Not many people realise that soils are alive, but in fact there are more living organisms in a teaspoonful of soil than there are people on the planet.
As with all living things, soils can become unwell and even die if they are not cared for properly. All farmers should make pedology - the scientific study of soils - their particular care.
A clod of earth, seemingly simple and lifeless is in fact highly complex in structure. It is composed of elaborate particles with numerous invisible crevices that are inhabited by myriads of inconceivably small organisms. Our very existence is dependent on those microscopic life forms that produce food to nourish the plants which constitute such an important part of our food chain, as well as removing from the soil substances that would be harmful to us.
No two fields on a typical farm have similar soils, and even in the same field there can be several different kinds. There is a lot of truth in the old farming adage that "you need to plough a farm to get to know it".
Fertile soils contain adequate supplies of the main plant nutrients such as nitrates, phosphates, potash and sulphates as well as trace elements like manganese, copper, cobalt and selenium. Above all else, a fertile soil will be free draining and not too acid -and that's why lime is so important.
Liming has been a major factor in British agriculture since time immemorial and there are many historical references to its use on arable soils. The very large dressings - chiefly of chalk - which were applied in the nineteenth century created reserves which lasted for many years. As crop yields increased with the introduction of better varieties and higher standards of farming, this capital was gradually used up, not only under arable farming, but also where grassland and livestock management were improved and dairying became more intensive.
The drains on reserves were intensified in times of agricultural depression, when farm incomes fell and liming tended to be ignored. This loss of fertility could not be allowed to continue indefinitely, and in the 1930s with the growing threat of war, the Government took a hand in encouraging the use of lime with the object of restoring fertility to neglected land and helping the country become more self-supporting in food production. It is widely held by practical farmers that liming improves the structure of heavy soils, reduces "stickiness", lightens cultivations and makes it easier to break down clods to obtain a satisfactory seedbed. In the days of horse cultivations, it was often said that after liming "four-horse land" became "three-horse land" or even less.
Lime, together with phosphate, plays an essential part in the production of animal bone and of milk, and therefore the lime status of the soil is important for the welfare of animals dependent upon crops produced from the land. It is particularly important when they depend mainly or entirely for their nutritional needs on foods grown on the farm, as for example, when stock is expected to find all its requirement from grazing.
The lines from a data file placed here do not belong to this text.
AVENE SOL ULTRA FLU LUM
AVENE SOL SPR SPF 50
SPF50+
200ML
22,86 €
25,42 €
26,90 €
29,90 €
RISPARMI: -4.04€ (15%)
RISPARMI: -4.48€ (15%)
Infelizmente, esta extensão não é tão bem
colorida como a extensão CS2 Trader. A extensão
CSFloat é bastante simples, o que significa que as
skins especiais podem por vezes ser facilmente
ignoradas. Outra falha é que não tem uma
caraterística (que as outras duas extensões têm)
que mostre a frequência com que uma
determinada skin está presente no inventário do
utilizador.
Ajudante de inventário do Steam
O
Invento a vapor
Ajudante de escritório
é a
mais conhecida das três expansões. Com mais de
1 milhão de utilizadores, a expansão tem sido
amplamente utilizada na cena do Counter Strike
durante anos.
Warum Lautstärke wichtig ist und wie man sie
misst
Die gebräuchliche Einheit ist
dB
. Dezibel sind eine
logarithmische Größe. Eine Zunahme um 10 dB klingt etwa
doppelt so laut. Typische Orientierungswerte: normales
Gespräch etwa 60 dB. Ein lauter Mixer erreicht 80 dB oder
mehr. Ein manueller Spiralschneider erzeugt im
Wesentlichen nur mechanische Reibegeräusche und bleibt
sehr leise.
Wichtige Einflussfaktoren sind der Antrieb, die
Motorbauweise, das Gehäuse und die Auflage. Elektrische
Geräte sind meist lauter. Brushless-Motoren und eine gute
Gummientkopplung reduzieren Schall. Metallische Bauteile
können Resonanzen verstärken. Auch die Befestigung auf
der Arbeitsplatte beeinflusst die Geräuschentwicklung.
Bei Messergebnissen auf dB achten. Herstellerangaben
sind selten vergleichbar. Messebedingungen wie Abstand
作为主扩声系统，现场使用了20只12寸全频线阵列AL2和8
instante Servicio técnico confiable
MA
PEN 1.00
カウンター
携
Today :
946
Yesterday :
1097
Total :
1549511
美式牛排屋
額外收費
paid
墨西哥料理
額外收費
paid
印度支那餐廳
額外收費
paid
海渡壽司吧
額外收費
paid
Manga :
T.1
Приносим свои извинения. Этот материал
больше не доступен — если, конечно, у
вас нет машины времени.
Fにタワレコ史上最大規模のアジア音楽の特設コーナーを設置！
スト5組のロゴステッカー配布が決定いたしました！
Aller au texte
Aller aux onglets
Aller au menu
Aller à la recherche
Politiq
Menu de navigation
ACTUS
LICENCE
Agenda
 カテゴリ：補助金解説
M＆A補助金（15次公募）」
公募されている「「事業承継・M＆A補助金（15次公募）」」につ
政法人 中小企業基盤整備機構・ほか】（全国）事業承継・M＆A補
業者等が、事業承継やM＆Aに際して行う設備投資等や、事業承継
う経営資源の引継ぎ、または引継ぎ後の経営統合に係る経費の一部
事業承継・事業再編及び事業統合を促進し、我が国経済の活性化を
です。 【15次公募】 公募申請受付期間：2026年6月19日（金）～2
The benefit of liming acid grassland may be both direct and indirect. The productivity of the sward is increased and the land will carry more stock. The lime content of the sward improves - mainly because liming encourages the growth of better grasses, which contain more lime than the poor, acid-loving grasses they replace. The proportion of clovers in the herbage also increases with liming, and these plants are rich in lime, and also in protein, than even the best of the grasses. Thus, a correctly limed and manured sward has more clover and good grasses, and is both more palatable and more nutritious to livestock.
Losses of lime from the soil are due to various causes such as removal in crops or livestock sold off the land, losses in drainage water and the effects of acid rain and fertilisers. Of all these possible causes, leaching from the soil in drainage water is undoubtedly the most important. That means farmers have to keep periodically topping up lime levels in their soils. Many, particularly livestock farmers in the Scottish uplands, have not been doing that as frequently, if at all, since lime subsidies were stopped in the 1970s.
Lime has been called the basis of all good farm husbandry. Sadly, there is very clear evidence that large parts of our uplands are becoming impoverished of lime and, as a result, incapable of productive livestock husbandry.